The Piels Beer sign over its East New York brewery was the largest beer sign in the world when it went up and featured a gnome bowling in neon lights.

The Piels Factory, at Georgia and Liberty Avenues, through years of modernization and innovation, became world renown, attracting visiting brewmasters and scientists who came to examine the refrigeration and storage techniques developed by the Piels brothers. In 1936, the company installed the largest beer sign in the world on the roof of their brewery, complete with neon lighting.

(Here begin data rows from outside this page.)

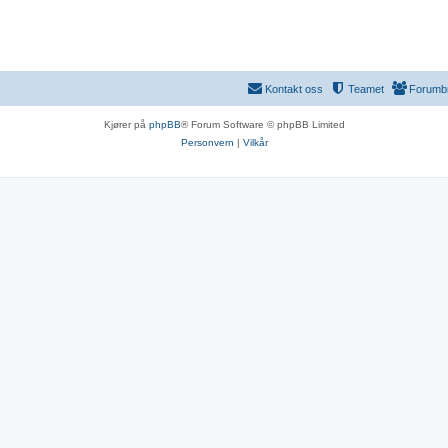
Kontakt oss
Teamet
Forumb
Kjører på
phpBB
® Forum Software © phpBB Limited
Personvern
|
Vilkår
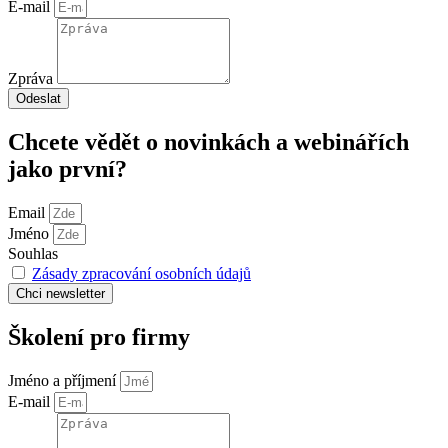
E-mail
Zpráva
Odeslat
Chcete vědět o novinkách a webinářích
jako první?
Email
Jméno
Souhlas
Zásady zpracování osobních údajů
Chci
newsletter
Školení pro firmy
Jméno a příjmení
E-mail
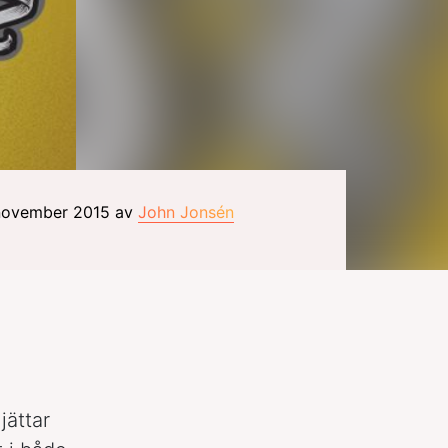
 november 2015 av
John Jonsén
jättar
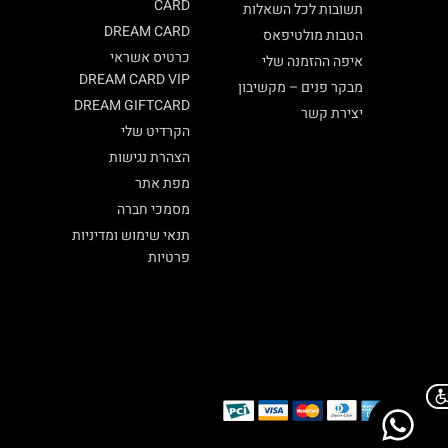
CARD
תשובות לכל השאלות
DREAM CARD
הטבות מולטיפאס
כרטיס אשראי
איפה ההזמנה שלי
DREAM CARD VIP
מבקר פנים – מקשיבון
DREAM GIFTCARD
יצירת קשר
הקרדיט שלי
הצהרת נגישות
מפת אתר
מסמכי חברה
תנאי שימוש ומדיניות
פרטיות
Chat on WhatsApp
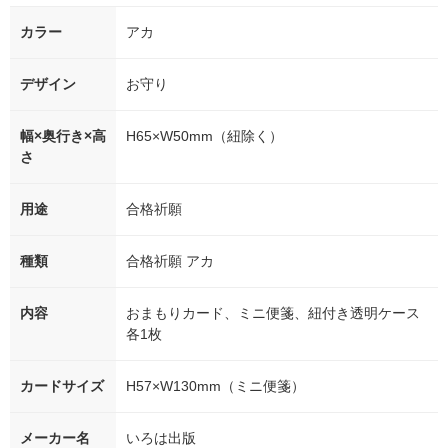
カラー
アカ
デザイン
お守り
幅×奥行き×高
H65×W50mm（紐除く）
さ
用途
合格祈願
種類
合格祈願 アカ
内容
おまもりカード、ミニ便箋、紐付き透明ケース
各1枚
カードサイズ
H57×W130mm（ミニ便箋）
メーカー名
いろは出版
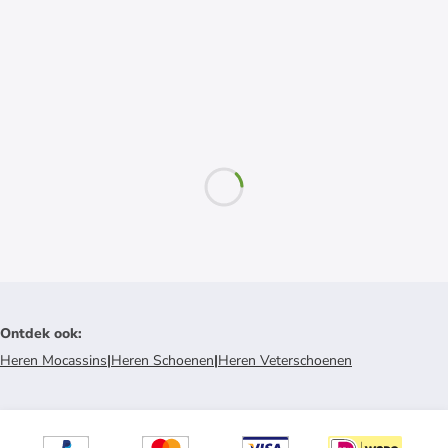
Ontdek ook
:
Heren Mocassins
|
Heren Schoenen
|
Heren Veterschoenen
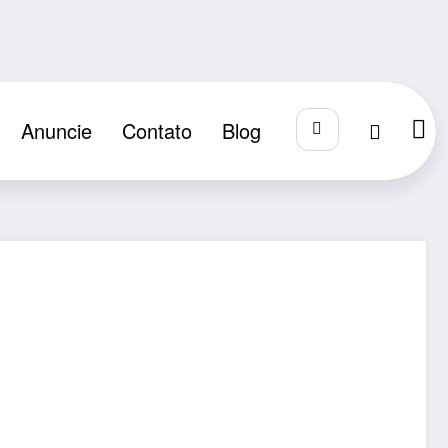
Anuncie
Contato
Blog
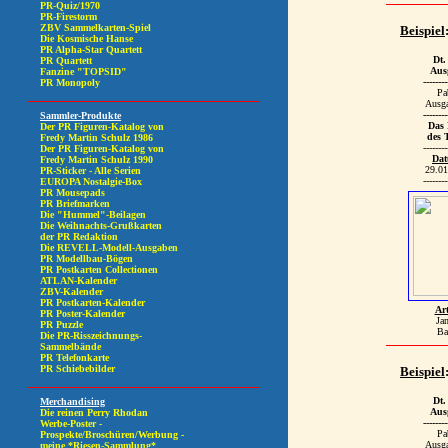
Beispiel
Dt.
Aus
--------
Pa
Ausg
--------
Das 
des 
--------
Da
29.01
--------
Art
Ja
Ba
Beispiel
Dt.
Aus
--------
Pa
Ausg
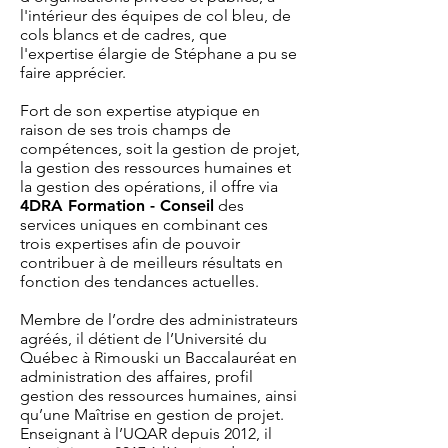
l'intérieur des équipes de col bleu, de
cols blancs et de cadres, que
l'expertise élargie de Stéphane a pu se
faire apprécier.
Fort de son expertise atypique en
raison de ses trois champs de
compétences, soit la gestion de projet,
la gestion des ressources humaines et
la gestion des opérations, il offre via
4DRA Formation - Conseil
des
services uniques en combinant ces
trois expertises afin de pouvoir
contribuer à de meilleurs résultats en
fonction des tendances actuelles.
Membre de l’ordre des administrateurs
agréés, il détient de l’Université du
Québec à Rimouski un Baccalauréat en
administration des affaires, profil
gestion des ressources humaines, ainsi
qu’une Maîtrise en gestion de projet.
Enseignant à l’UQAR depuis 2012, il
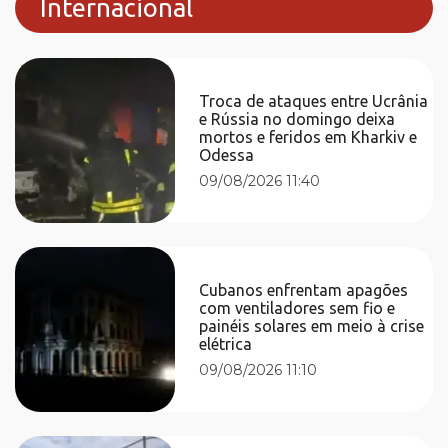
Internacional
Troca de ataques entre Ucrânia
e Rússia no domingo deixa
mortos e feridos em Kharkiv e
Odessa
09/08/2026 11:40
Cubanos enfrentam apagões
com ventiladores sem fio e
painéis solares em meio à crise
elétrica
09/08/2026 11:10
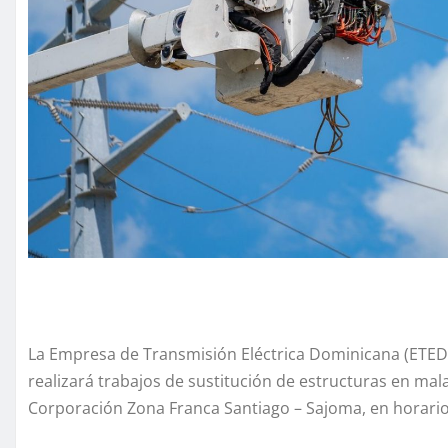
La Empresa de Transmisión Eléctrica Dominicana (ETED)
realizará trabajos de sustitución de estructuras en mal
Corporación Zona Franca Santiago – Sajoma, en horario 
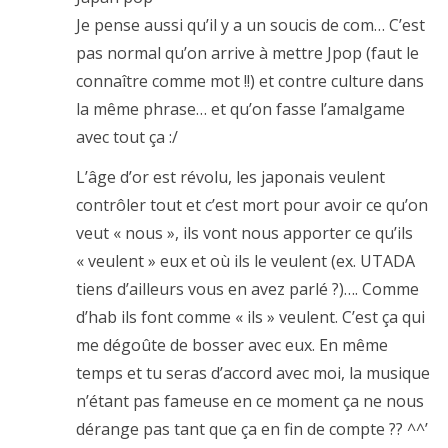
Je pense aussi qu’il y a un soucis de com… C’est
pas normal qu’on arrive à mettre Jpop (faut le
connaître comme mot !!) et contre culture dans
la même phrase… et qu’on fasse l’amalgame
avec tout ça :/
L’âge d’or est révolu, les japonais veulent
contrôler tout et c’est mort pour avoir ce qu’on
veut « nous », ils vont nous apporter ce qu’ils
« veulent » eux et où ils le veulent (ex. UTADA
tiens d’ailleurs vous en avez parlé ?)…. Comme
d’hab ils font comme « ils » veulent. C’est ça qui
me dégoûte de bosser avec eux. En même
temps et tu seras d’accord avec moi, la musique
n’étant pas fameuse en ce moment ça ne nous
dérange pas tant que ça en fin de compte ?? ^^’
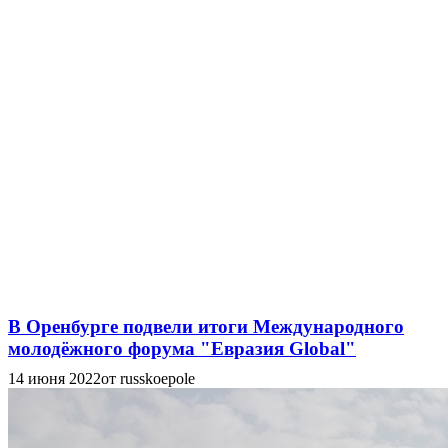
В Оренбурге подвели итоги Международного
молодёжного форума "Евразия Global"
14 июня 2022
от russkoepole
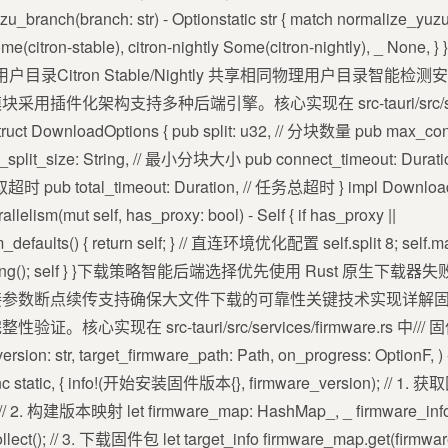
_branch(branch: str) - Optionstatic str { match normalize_yuz
Some(citron-stable), citron-nightly Some(citron-nightly), _
e统一用户目录Citron Stable/Nightly 共享相同物理用户目录
化架构支持多种后端引擎。核心实现在 src-tauri/src/services/
DownloadOptions { pub split: u32, // 分块数量 pub max_connec
_size: String, // 最小分块大小 pub connect_timeout: Durati
/ 读取超时 pub total_timeout: Duration, // 任务总超时 } impl Dow
lelism(mut self, has_proxy: bool) - Self { if has_proxy ||
m_defaults() { return self; } // 直连环境优化配置 self.split 8; self.
4M.to_string(); self } }下载策略智能后端选择优先使用 Rust 原生
接参数断点续传支持确保大文件下载的可靠性关键技术实现详解
实现在 src-tauri/src/services/firmware.rs 中/// 固
ersion: str, target_firmware_path: Path, on_progress: OptionF, 
nc static, { info!(开始安装固件版本{}, firmware_version); // 1. 获
; // 2. 构建版本映射 let firmware_map: HashMap_, _ firmware_infos .
 .collect(); // 3. 下载固件包 let target_info firmware_map.get(firmwa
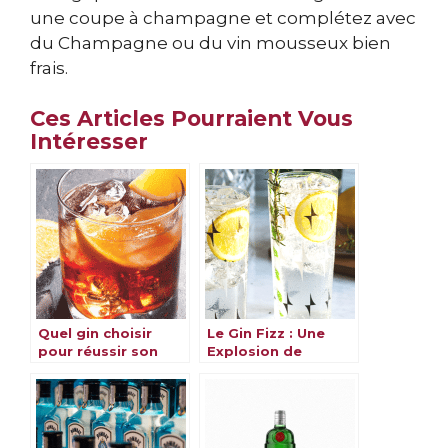
une coupe à champagne et complétez avec
du Champagne ou du vin mousseux bien
frais.
Ces Articles Pourraient Vous
Intéresser
Quel gin choisir
Le Gin Fizz : Une
pour réussir son
Explosion de
Negroni ?
Saveurs et
d’Expériences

These three breweries were as big as any in the country for several years, but through the 1950s, the Midwest beer companies, including the big three Miller, Anheuser-Busch, and Pabst, found it easier to ship to the growing West Coast market than could the East Coast breweries. Conquering that area, they could pump unlimited advertising dollars into the new and burgeoning TV advertising industry, and by the late 1960s had knocked our locals off their stride. After a change in ownership in 1963, the Piels brewery shuttered in September 1973, having been in continuous operation for ninety years. Schaefer bought the rights to the Piels name and continued the brand for another dozen or more years until their sale to Stroh, which went down in the 1990s and licensed the Piels name to Pabst, which kept it alive until 2015.

When Schaefer closed its Brooklyn brewery in 1976, it ended a 134-year run of commercial beer making in Brooklyn. Twenty years later, the Brooklyn Brewery opened, also in Williamsburg, and ushered in a new era of microbrewing here. Today there are once again dozens of craft beers brewed in the borough, and there are rights holders working on bringing back both the Piels and Rheingold brands. We can only hope for now that if and when they come back, they will be brewed right here in Brooklyn.

Three Logos copy

The logos of Brooklyn’s historical big three beer brewers.